The head of Europe’s largest professional institute for planners has praised the regeneration of Derry during a visit to the city.
Colin Haylock, of the Royal Town Planning Institute (RTPI), said: “It’s clear that the regeneration of Derry is respecting the unique heritage and traditions of the town.
“I participated in the very early stages of the Peace Bridge as a planner-architect and it is genuinely satisfying to walk across something I played a small a part in.
“The bridge combines great design with functionality - greatly improving access for people from both sides of the river within the city.”
As well as visiting the Peace Bridge, Mr. Haylock also walked on the city’s historic City Walls and dropped into the award-winning An Gaelaras at Great James’ Street.
Colin Haylock added: “An Gaeleras is quite simply an amazing building and one which is entirely modern in outlook but also works beautifully with the surrounding area.
“There is so much that is of historic and cultural importance in Derry that needs to be cherished and protected – and the An Gaeleras building shows how new development can coexist with the past.”
Mr.

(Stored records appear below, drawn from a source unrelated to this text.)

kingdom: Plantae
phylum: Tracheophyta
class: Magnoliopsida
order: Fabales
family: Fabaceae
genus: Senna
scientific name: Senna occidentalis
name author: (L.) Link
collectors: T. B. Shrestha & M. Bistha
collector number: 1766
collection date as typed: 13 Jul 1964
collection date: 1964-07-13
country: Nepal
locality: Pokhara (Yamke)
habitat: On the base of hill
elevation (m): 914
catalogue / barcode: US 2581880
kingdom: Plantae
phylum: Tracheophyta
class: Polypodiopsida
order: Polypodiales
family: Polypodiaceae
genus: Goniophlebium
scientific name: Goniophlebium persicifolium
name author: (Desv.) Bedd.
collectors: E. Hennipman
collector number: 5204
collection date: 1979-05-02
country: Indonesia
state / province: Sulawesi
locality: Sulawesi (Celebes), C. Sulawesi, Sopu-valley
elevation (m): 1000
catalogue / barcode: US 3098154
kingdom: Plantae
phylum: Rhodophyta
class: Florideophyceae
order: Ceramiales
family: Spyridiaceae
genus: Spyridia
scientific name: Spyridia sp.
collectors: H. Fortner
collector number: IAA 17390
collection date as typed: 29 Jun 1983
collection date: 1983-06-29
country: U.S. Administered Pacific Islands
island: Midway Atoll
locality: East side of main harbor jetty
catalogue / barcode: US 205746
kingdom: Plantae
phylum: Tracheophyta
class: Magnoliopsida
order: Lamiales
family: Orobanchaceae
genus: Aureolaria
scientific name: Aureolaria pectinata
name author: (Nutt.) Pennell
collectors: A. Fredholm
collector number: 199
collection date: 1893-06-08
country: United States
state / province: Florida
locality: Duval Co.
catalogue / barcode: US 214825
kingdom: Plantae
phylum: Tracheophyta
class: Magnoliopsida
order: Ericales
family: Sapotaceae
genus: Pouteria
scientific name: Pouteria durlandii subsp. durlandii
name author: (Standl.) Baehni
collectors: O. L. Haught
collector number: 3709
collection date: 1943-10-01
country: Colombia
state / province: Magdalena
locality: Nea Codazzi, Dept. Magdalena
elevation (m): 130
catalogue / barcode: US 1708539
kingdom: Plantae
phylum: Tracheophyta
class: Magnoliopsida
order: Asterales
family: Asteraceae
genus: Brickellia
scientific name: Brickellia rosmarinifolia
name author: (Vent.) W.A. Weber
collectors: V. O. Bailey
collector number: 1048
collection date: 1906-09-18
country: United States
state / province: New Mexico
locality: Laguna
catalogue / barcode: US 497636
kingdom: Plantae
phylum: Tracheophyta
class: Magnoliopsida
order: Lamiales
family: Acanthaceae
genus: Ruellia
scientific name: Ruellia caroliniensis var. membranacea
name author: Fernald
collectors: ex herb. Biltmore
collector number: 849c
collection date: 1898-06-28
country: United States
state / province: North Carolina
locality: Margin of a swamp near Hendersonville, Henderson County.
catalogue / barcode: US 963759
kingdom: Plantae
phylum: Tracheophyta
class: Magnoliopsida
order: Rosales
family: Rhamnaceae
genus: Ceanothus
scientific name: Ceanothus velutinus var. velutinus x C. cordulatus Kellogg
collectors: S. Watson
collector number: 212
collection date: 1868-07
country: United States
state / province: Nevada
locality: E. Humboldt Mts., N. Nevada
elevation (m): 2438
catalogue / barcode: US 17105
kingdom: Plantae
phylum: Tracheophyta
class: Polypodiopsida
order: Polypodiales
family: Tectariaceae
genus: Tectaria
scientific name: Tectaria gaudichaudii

Haylock added: “I have visited Derry on a number of occasions since the 1990s and it is good to see the city, which has had such a difficult recent past, change to one which is moving confidently forward, including its role as City of Culture 2013.”
The Peace Bridge was formally opened in June 2011 and An Gaeleras was completed in 2009 and is home to the Cultúrlann Uí Chanáin centre for Irish language, culture and enterprise.